Slayer - "Eternal Pyre" (CD/EP)
"Eternal Pyre" track listing:
2. War Ensemble (Quicktime Video)
3. In the studio (Quicktime Video)
Reviewed by deathbringer on July 25, 2006
On June 6, 2006 (6.6.06), Slayer released "Eternal Pyre" in lieu of their delayed upcoming album "Christ Illusion." However, "Eternal Pyre" is little more than a CD-single containing the new song "Cult" and a couple of video extras in Quicktime format. What more could a Slayer fan ask for besides the entire new album already?
"Cult" is what one would come to expect from modern day Slayer. The track starts off with some guitar work reminiscient of "South of Heaven" and "God Send Death" before launching into the meat of the song, which is mostly in line with what one would expect following "God Hates Us All." Cult brings in the typical Slayer heavy groove that is repeated with the chorus throughout the song before launching in to its pure speed-thrash metal tirade against Christianity. Just past its halfway mark, the song slows to the heavy groove in near-breakdown form before spiraling off into its second (of three) and most extensive guitar solo.
Lyrically, "Cult" is perhaps Slayer's most over-the-top attack on Christianity yet. With lyrics like "Religion is hate, Religion is fear, Religion is war, Religion is rape, Religion is obscene, Religion is a whore" repeated as a chorus three times throughout the song. The song further targets Jesus Christ by name throughout with lyrics such as "The target's fucking Jesus Christ; The one I'd love to sacrifice; I'd nail him to the crucifix." Despite the possible distraction of the over-the-top lyrics, "Cult" stands firmly on its own and if the song is any indicator of what we can expect on the rest of "Christ Illusion," then fans are in for a treat.
The videos included on the disc are live footage of "War Ensemble" and some in-studio footage from the making of the album "Christ Illusion." The live video of "War Ensemble" is a good bonus. The in-studio footage is decent as well, but may not meet expectations, as it amounts to only a minute and a half of the band jamming out the main riffs and grooves of "Cult" (without solos or vocals) with a few other studio shots thrown into the mix. It's a fun video, but one might wish for more meat and possibly commentary or interesting bits about the making of the album.

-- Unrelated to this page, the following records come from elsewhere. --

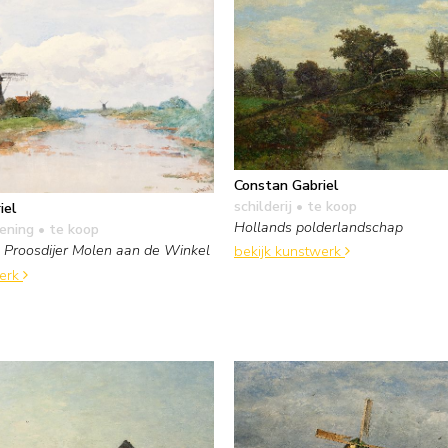
Constan Gabriel
schilderij
• te koop
iel
Hollands polderlandschap
kening
• te koop
e Proosdijer Molen aan de Winkel
bekijk kunstwerk
werk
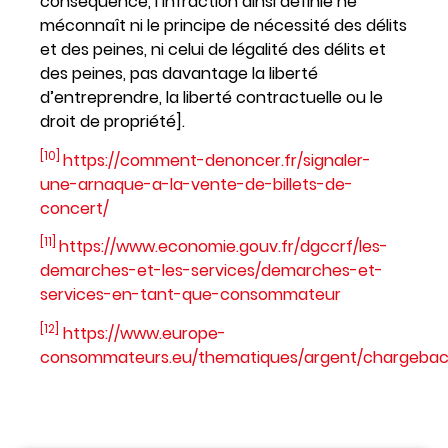
conséquence, l’infraction ainsi définie ne
méconnaît ni le principe de nécessité des délits
et des peines, ni celui de légalité des délits et
des peines, pas davantage la liberté
d’entreprendre, la liberté contractuelle ou le
droit de propriété].
[10]
https://comment-denoncer.fr/signaler-
une-arnaque-a-la-vente-de-billets-de-
concert/
[11]
https://www.economie.gouv.fr/dgccrf/les-
demarches-et-les-services/demarches-et-
services-en-tant-que-consommateur
[12]
https://www.europe-
consommateurs.eu/thematiques/argent/chargebac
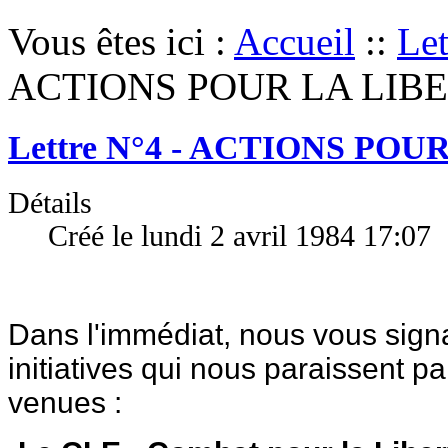
Vous êtes ici :
Accueil
::
Let
ACTIONS POUR LA LIB
Lettre N°4 - ACTIONS POU
Détails
Créé le lundi 2 avril 1984 17:07
Dans l'immédiat, nous vous sign
initiatives qui nous paraissent p
venues :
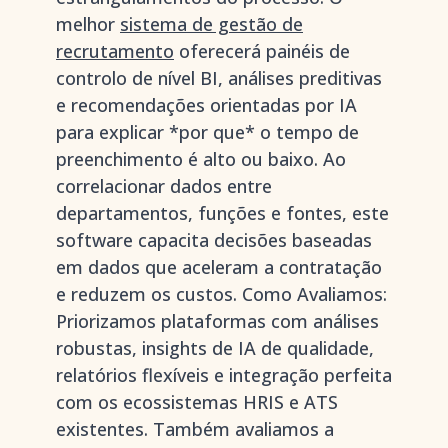
melhor
sistema de gestão de
recrutamento
oferecerá painéis de
controlo de nível BI, análises preditivas
e recomendações orientadas por IA
para explicar *por que* o tempo de
preenchimento é alto ou baixo. Ao
correlacionar dados entre
departamentos, funções e fontes, este
software capacita decisões baseadas
em dados que aceleram a contratação
e reduzem os custos. Como Avaliamos:
Priorizamos plataformas com análises
robustas, insights de IA de qualidade,
relatórios flexíveis e integração perfeita
com os ecossistemas HRIS e ATS
existentes. Também avaliamos a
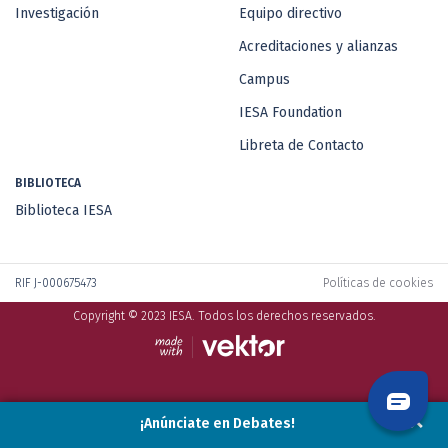
Investigación
Equipo directivo
Acreditaciones y alianzas
Campus
IESA Foundation
Libreta de Contacto
BIBLIOTECA
Biblioteca IESA
RIF J-000675473
Políticas de cookies
Copyright © 2023 IESA. Todos los derechos reservados.
¡Anúnciate en Debates!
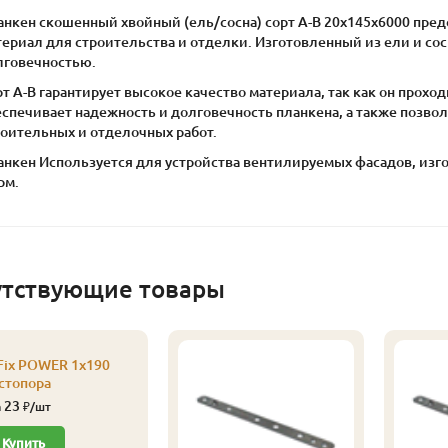
анкен скошенный хвойный (ель/сосна) сорт А-В 20х145х6000 пред
ериал для строительства и отделки. Изготовленный из ели и сос
лговечностью.
т А-В гарантирует высокое качество материала, так как он проход
спечивает надежность и долговечность планкена, а также позво
роительных и отделочных работ.
анкен Используется для устройства вентилируемых фасадов, изг
рм.
утствующие товары
Fix POWER 1х190
 стопора
23
а
₽/шт
Купить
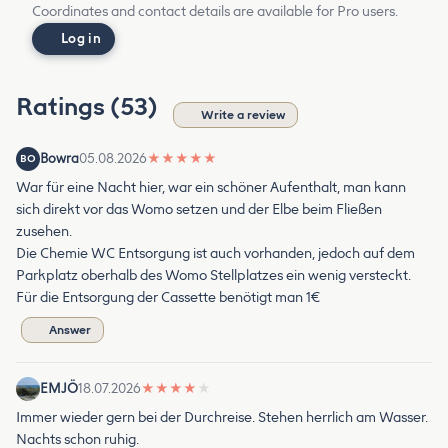
Coordinates and contact details are available for Pro users.
Log in
Ratings (53)
Write a review
Bowra
05.08.2026
★
★
★
★
★
BO
War für eine Nacht hier, war ein schöner Aufenthalt, man kann
sich direkt vor das Womo setzen und der Elbe beim Fließen
zusehen.
Die Chemie WC Entsorgung ist auch vorhanden, jedoch auf dem
Parkplatz oberhalb des Womo Stellplatzes ein wenig versteckt.
Für die Entsorgung der Cassette benötigt man 1€
Answer
EMJÖ
18.07.2026
★
★
★
★
★
Immer wieder gern bei der Durchreise. Stehen herrlich am Wasser.
Nachts schon ruhig.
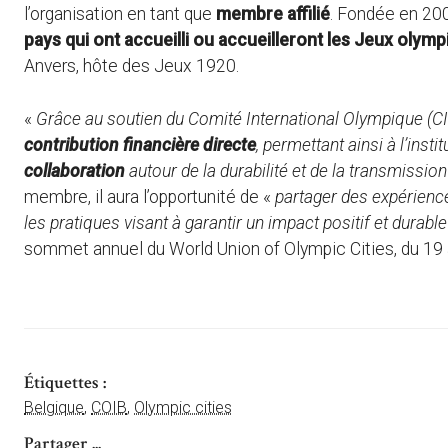
l’organisation en tant que
membre affilié
. Fondée en 200
pays qui ont accueilli ou accueilleront les Jeux oly
Anvers, hôte des Jeux 1920.
«
Grâce au soutien du Comité International Olympique (CI
contribution financière directe
, permettant ainsi à l’insti
collaboration
autour de la durabilité et de la transmission
membre, il aura l’opportunité de «
partager des expérienc
les pratiques visant à garantir un impact positif et durab
sommet annuel du World Union of Olympic Cities, du 19 
Étiquettes :
Belgique
,
COIB
,
Olympic cities
Partager ...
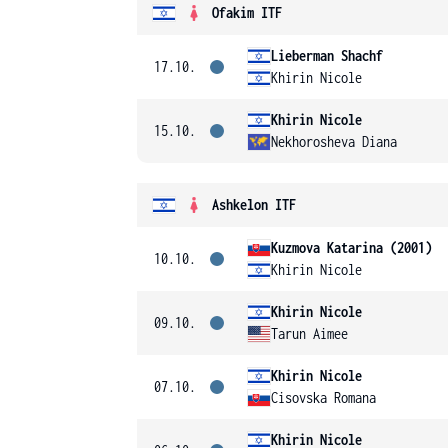
Ofakim ITF
Lieberman Shachf
17.10.
Khirin Nicole
Khirin Nicole
15.10.
Nekhorosheva Diana
Ashkelon ITF
Kuzmova Katarina (2001)
10.10.
Khirin Nicole
Khirin Nicole
09.10.
Tarun Aimee
Khirin Nicole
07.10.
Cisovska Romana
Khirin Nicole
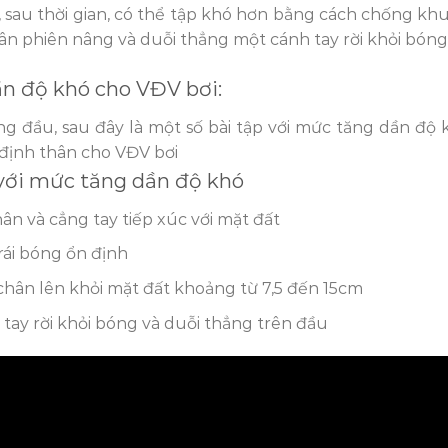
 sau thời gian, có thể tập khó hơn bằng cách chống kh
uân phiên nâng và duỗi thẳng một cánh tay rời khỏi bóng
dần độ khó cho VĐV bơi:
ng đầu, sau đây là một số bài tập với mức tăng dần độ 
định thân cho VĐV bơi
 với mức tăng dần độ khó
n và cẳng tay tiếp xúc với mặt đất
rái bóng ổn định
chân lên khỏi mặt đất khoảng từ 7,5 đến 15cm
tay rời khỏi bóng và duỗi thẳng trên đầu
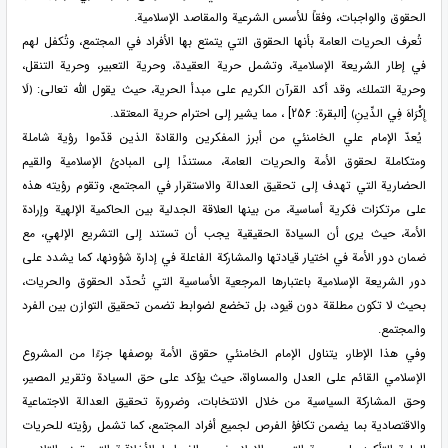
الحقوق والواجبات، وفقاً للأسس الشرعية والمقاصد الإسلامية.
تُعرف الحريات العامة بأنها الحقوق التي يتمتع بها الأفراد في المجتمع، وتُكفل لهم
في إطار الشريعة الإسلامية، وتشمل حرية العقيدة، وحرية التعبير، وحرية التنقل،
وحرية التملك، وقد أكد القرآن الكريم على مبدأ الحرية، حيث يقول الله تعالى: ﴿لَا
إِكْرَاهَ فِي الدِّينِ﴾ [البقرة: 256] ، مما يشير إلى احترام حرية المعتقد.
يُعدّ الإمام علي الخامنئي من أبرز المفكرين والقادة الذين قدّموا رؤية شاملة
ومتكاملة لحقوق الأمة والحريات العامة، مستندًا إلى المبادئ الإسلامية والقيم
الحضارية التي تهدف إلى تحقيق العدالة والاستقرار في المجتمع، وتقوم رؤيته هذه
على مرتكزات فكرية أساسية، من بينها العلاقة الجدلية بين الحاكمية الإلهية وإرادة
الأمة، حيث يرى أن السيادة الحقيقية يجب أن تستند إلى التشريع الإلهي، مع
ضمان دور الأمة في اختيار قيادتها والمشاركة الفاعلة في إدارة شؤونها، كما يشدد على
دور الشريعة الإسلامية باعتبارها المرجعية الأساسية التي تُحدّد الحقوق والحريات،
بحيث لا تكون مطلقة دون قيود، بل تخضع لضوابط تضمن تحقيق التوازن بين الفرد
والمجتمع.
وفي هذا الإطار، يتناول الإمام الخامنئي حقوق الأمة بوصفها جزءًا من المشروع
الإسلامي القائم على العدل والمساواة، حيث يؤكد على حق السيادة وتقرير المصير،
وحق المشاركة السياسية من خلال الانتخابات، وضرورة تحقيق العدالة الاجتماعية
والاقتصادية بما يضمن تكافؤ الفرص لجميع أفراد المجتمع، كما تشمل رؤيته للحريات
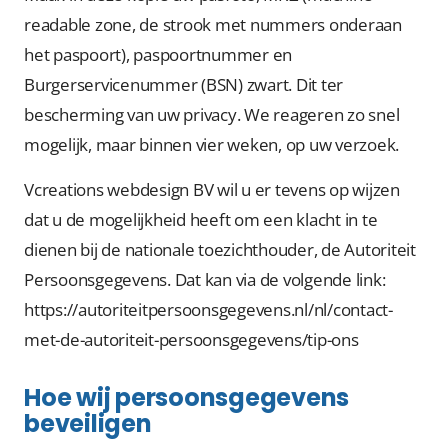
readable zone, de strook met nummers onderaan
het paspoort), paspoortnummer en
Burgerservicenummer (BSN) zwart. Dit ter
bescherming van uw privacy. We reageren zo snel
mogelijk, maar binnen vier weken, op uw verzoek.
Vcreations webdesign BV wil u er tevens op wijzen
dat u de mogelijkheid heeft om een klacht in te
dienen bij de nationale toezichthouder, de Autoriteit
Persoonsgegevens. Dat kan via de volgende link:
https://autoriteitpersoonsgegevens.nl/nl/contact-
met-de-autoriteit-persoonsgegevens/tip-ons
Hoe wij persoonsgegevens
beveiligen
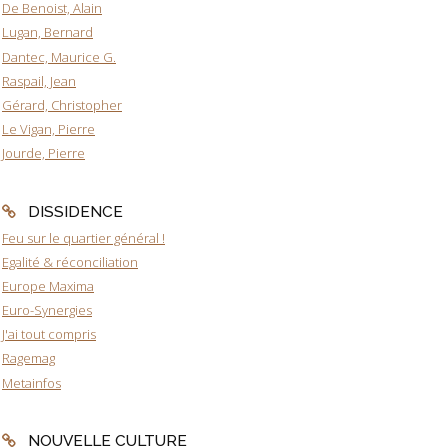
De Benoist, Alain
Lugan, Bernard
Dantec, Maurice G.
Raspail, Jean
Gérard, Christopher
Le Vigan, Pierre
Jourde, Pierre
DISSIDENCE
Feu sur le quartier général !
Egalité & réconciliation
Europe Maxima
Euro-Synergies
J'ai tout compris
Ragemag
Metainfos
NOUVELLE CULTURE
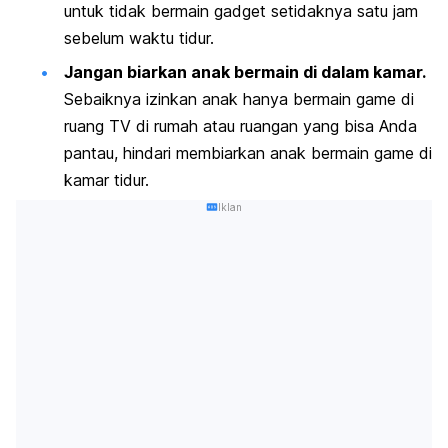
untuk tidak bermain gadget setidaknya satu jam
sebelum waktu tidur.
Jangan biarkan anak bermain di dalam kamar.
Sebaiknya izinkan anak hanya bermain
game
di
ruang TV di rumah atau ruangan yang bisa Anda
pantau, hindari membiarkan anak bermain
game
di
kamar tidur.
Iklan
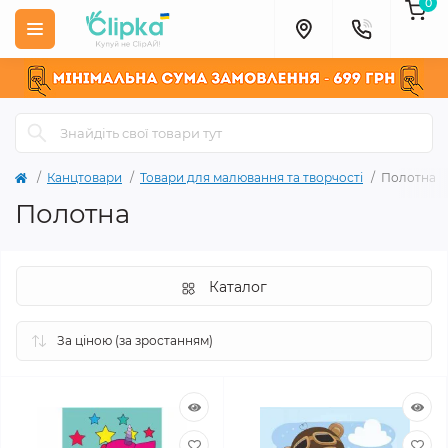
0
Канцтовари
Товари для малювання та творчості
Полотна
Полотна
Каталог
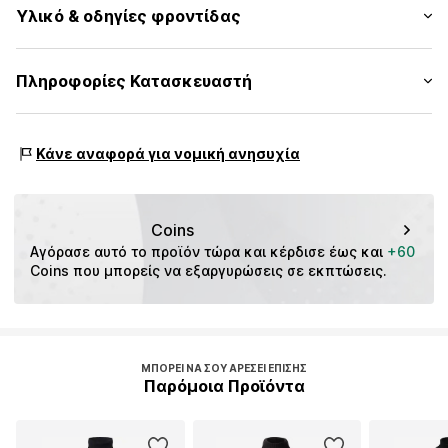
Υλικό & οδηγίες φροντίδας
Μήκος: Μήκος κανονικό
Αριθμός Αντικειμένου.
CMM9e0s001000002
Εφαρμογή: Κανονική εφαρμογή
Εξωτερικό ύφασμα: 80% Βισκόζη, 20% Πολυαμίδιο - PA
Πληροφορίες Κατασκευαστή
Πίνακας μεγεθών
Είδος υλικού: Λεπτή πλέξη
s.Oliver Bernd Freier GmbH & Co. KG
Χώρα προέλευσης: Μπαγκλαντές
s.Oliver-Straße 1
Κάνε αναφορά για νομική ανησυχία
97228 Rottendorf
DE
info@s.oliver.com
Coins
Αγόρασε αυτό το προϊόν τώρα και κέρδισε έως και 
+60
Coins που μπορείς να εξαργυρώσεις σε εκπτώσεις.
ΜΠΟΡΕΊ ΝΑ ΣΟΥ ΑΡΈΣΕΙ ΕΠΊΣΗΣ
Παρόμοια Προϊόντα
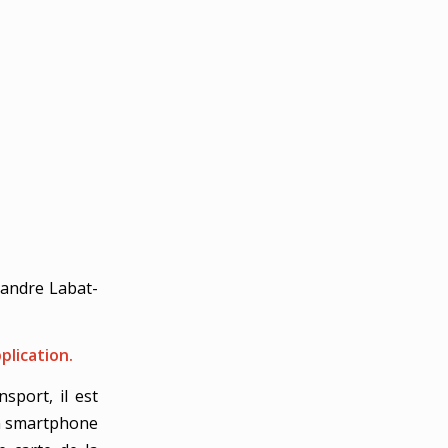
xandre Labat-
plication.
port, il est
on smartphone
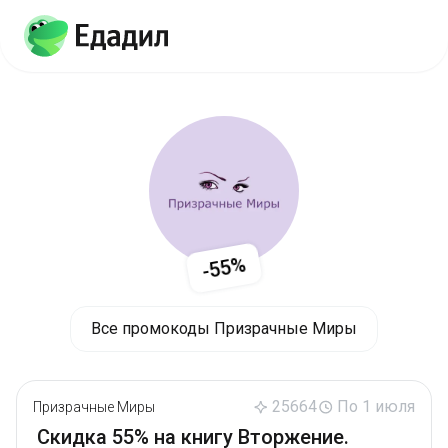
-55%
Все промокоды Призрачные Миры
25664
По 1 июля
Призрачные Миры
Скидка 55% на книгу Вторжение.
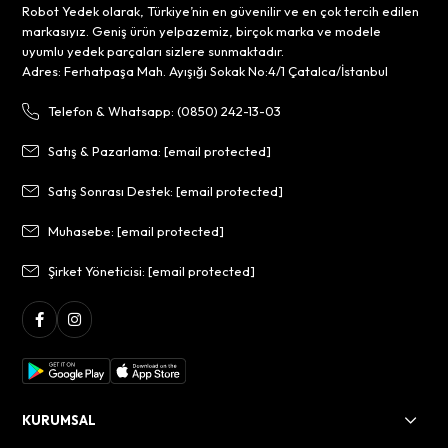
Robot Yedek olarak, Türkiye’nin en güvenilir ve en çok tercih edilen
markasıyız. Geniş ürün yelpazemiz, birçok marka ve modele
uyumlu yedek parçaları sizlere sunmaktadır.
Adres: Ferhatpaşa Mah. Ayışığı Sokak No:4/1 Çatalca/İstanbul
Telefon & Whatsapp: (0850) 242-13-03
Satış & Pazarlama:
[email protected]
Satış Sonrası Destek:
[email protected]
Muhasebe:
[email protected]
Şirket Yöneticisi:
[email protected]
KURUMSAL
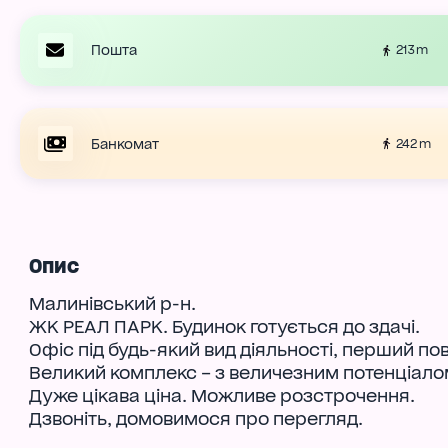
Пошта
213 m
Банкомат
242 m
Опис
Малинівський р-н.
ЖК РЕАЛ ПАРК. Будинок готується до здачі.
Офіс під будь-який вид діяльності, перший пов
Великий комплекс – з величезним потенціалом
Дуже цікава ціна. Можливе розстрочення.
Дзвоніть, домовимося про перегляд.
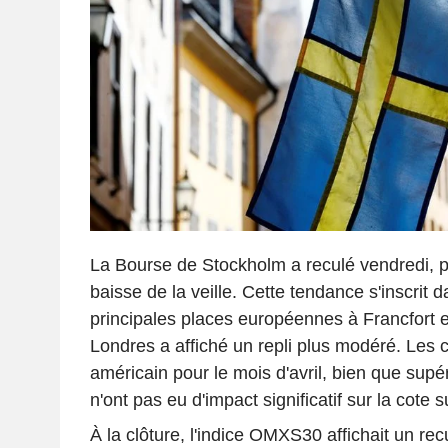
La Bourse de Stockholm a reculé vendredi, p
baisse de la veille. Cette tendance s'inscrit d
principales places européennes à Francfort e
Londres a affiché un repli plus modéré. Les ch
américain pour le mois d'avril, bien que supé
n'ont pas eu d'impact significatif sur la cote 
À la clôture, l'indice OMXS30 affichait un re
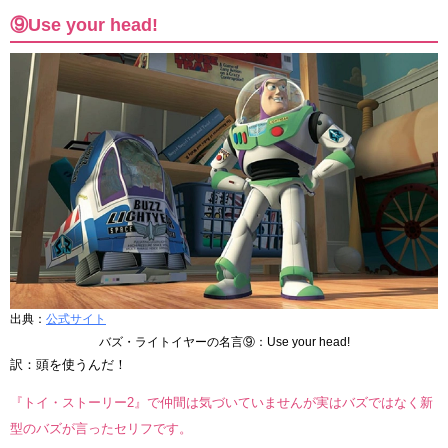
⑨Use your head!
出典：
公式サイト
バズ・ライトイヤーの名言⑨：Use your head!
訳：頭を使うんだ！
『トイ・ストーリー2』で仲間は気づいていませんが実はバズではなく新
型のバズが言ったセリフです。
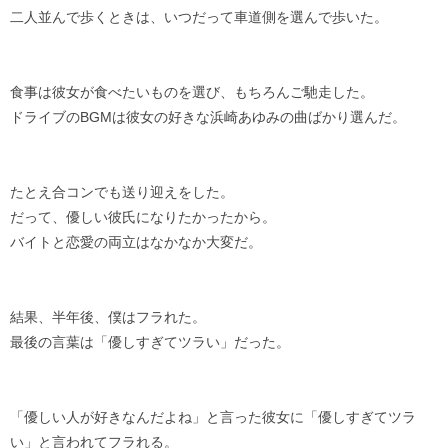
二人並んで歩くときは、いつだって車道側を選んで歩いた。
食事は彼女が食べたいものを選び、もちろんご馳走した。
ドライブのBGMは彼女の好きな浜崎あゆみの曲ばかり選んだ。
たとえ合コンでも送り迎えをした。
だって、優しい彼氏になりたかったから。
バイトと恋愛の両立はなかなか大変だ。
結果、半年後、僕はフラれた。
最後の言葉は「優しすぎてツラい」だった。
「優しい人が好きなんだよね」と言った彼女に「優しすぎてツラ
い」と言われてフラれる。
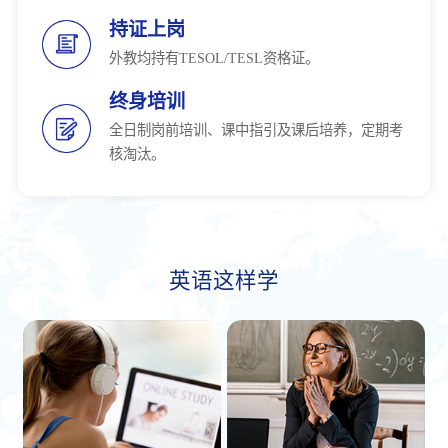
持证上岗
外教均持有TESOL/TESL资格证。
终身培训
全日制岗前培训、课中指引及课后培养，定期考
核淘汰。
英语这样学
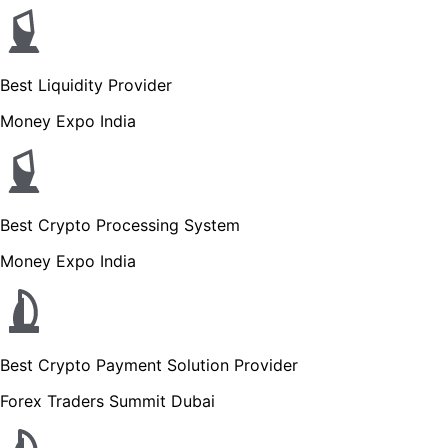
Best Liquidity Provider
Money Expo India
Best Crypto Processing System
Money Expo India
Best Crypto Payment Solution Provider
Forex Traders Summit Dubai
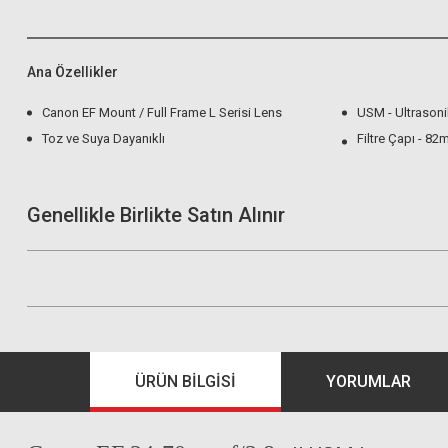
Ana Özellikler
Canon EF Mount / Full Frame L Serisi Lens
USM - Ultrasoni
Toz ve Suya Dayanıklı
Filtre Çapı - 8
Genellikle Birlikte Satın Alınır
ÜRÜN BILGISI
YORUMLAR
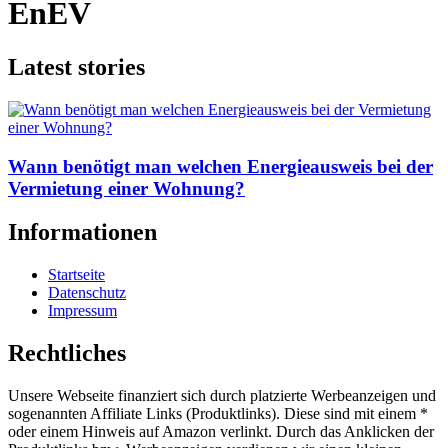
EnEV
Latest stories
Wann benötigt man welchen Energieausweis bei der
Vermietung einer Wohnung?
Informationen
Startseite
Datenschutz
Impressum
Rechtliches
Unsere Webseite finanziert sich durch platzierte Werbeanzeigen und
sogenannten Affiliate Links (Produktlinks). Diese sind mit einem *
oder einem Hinweis auf Amazon verlinkt. Durch das Anklicken der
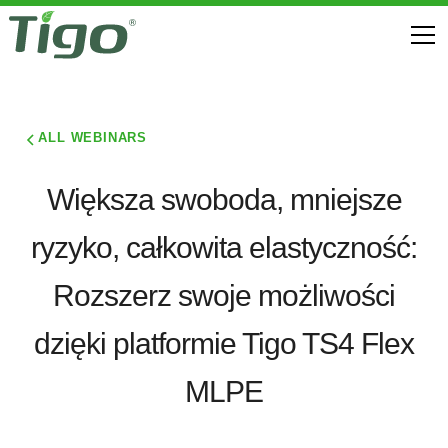
ALL WEBINARS
Większa swoboda, mniejsze
ryzyko, całkowita elastyczność:
Rozszerz swoje możliwości
dzięki platformie Tigo TS4 Flex
MLPE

While the quality of both clips is decent (even if somewhat low resolution), they seem to have been added as an afterthought. When inserting the CD into your computer there is no menu that appears to allow easy access to this content. Perhaps that is a good thing, in light of recent malicious behavior of major labels (e.g. Sony) installing potentially damaging software on your computer in an effort to thwart piracy. In fact, I had my own misgivings about putting the CD in my primary computer and I first "tested" it on another computer for this very reason. In that respect, I was relieved when I was not confronted with any licensing agreements or installation prompts when trying to access the video content on the CD.
While it doesn't pack a lot of bang for the buck, "Eternal Pyre" serves its purpose well as a teaser for Slayer's upcoming album, "Christ Illusion." "Cult" is a great track that can easily earn its value is repeated plays. Although the videos are decent extras for die-hard fans, nothing can fully quench our watering mouths for the new album, especially after the taste of the first single.
Highs: "Cult" is a great preview of the upcoming album
Lows: The extras were a little skimpy
Bottom line: Eternal Pyre is little more than a teaser for the upcoming "Christ Illusion," but a good one at that.